▸ Task objective
State how many lines of the data below hold the string "left", giving nothing but the number.

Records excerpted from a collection
+++++

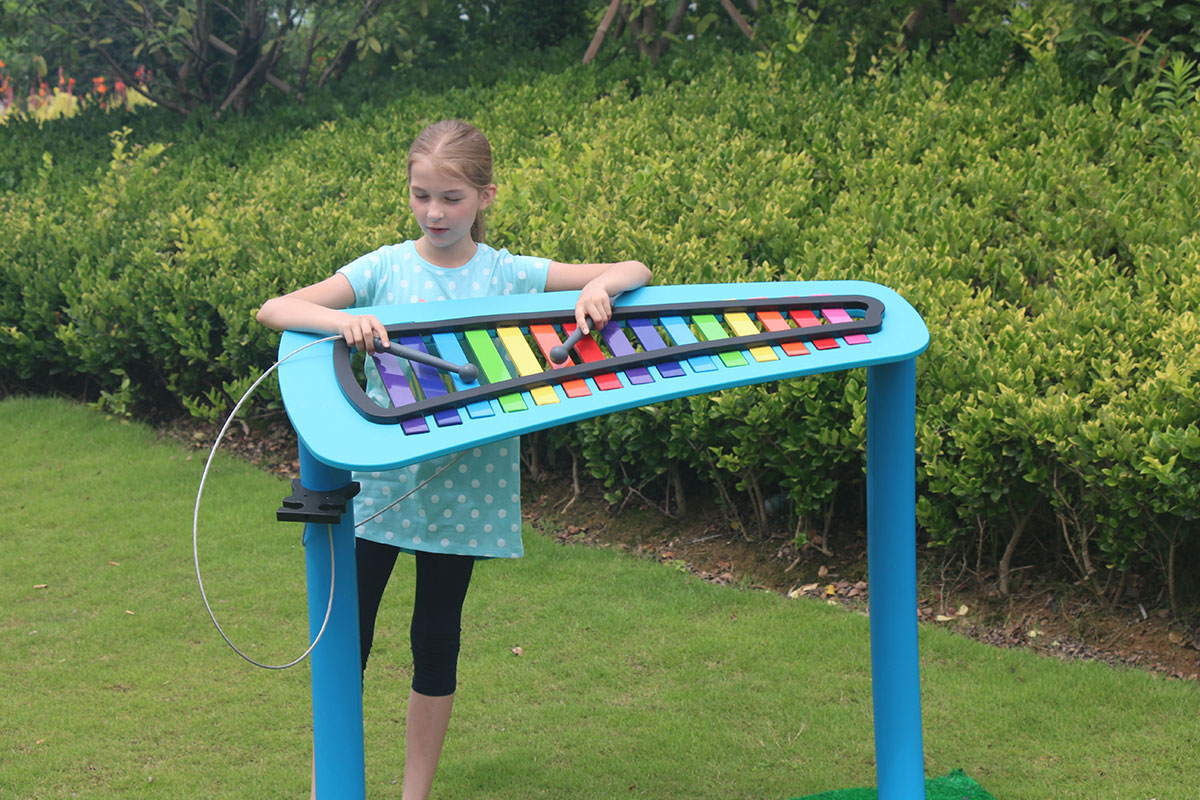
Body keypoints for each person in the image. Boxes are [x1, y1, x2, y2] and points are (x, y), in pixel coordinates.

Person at [256, 119, 652, 800]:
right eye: (421, 196)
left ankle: (415, 796)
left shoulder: (510, 274)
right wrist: (343, 322)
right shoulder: (383, 268)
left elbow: (637, 268)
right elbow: (276, 309)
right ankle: (332, 790)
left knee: (436, 642)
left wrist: (601, 290)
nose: (435, 213)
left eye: (452, 198)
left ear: (486, 196)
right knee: (345, 643)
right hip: (378, 489)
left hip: (465, 488)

+++++

▸ Expected output
8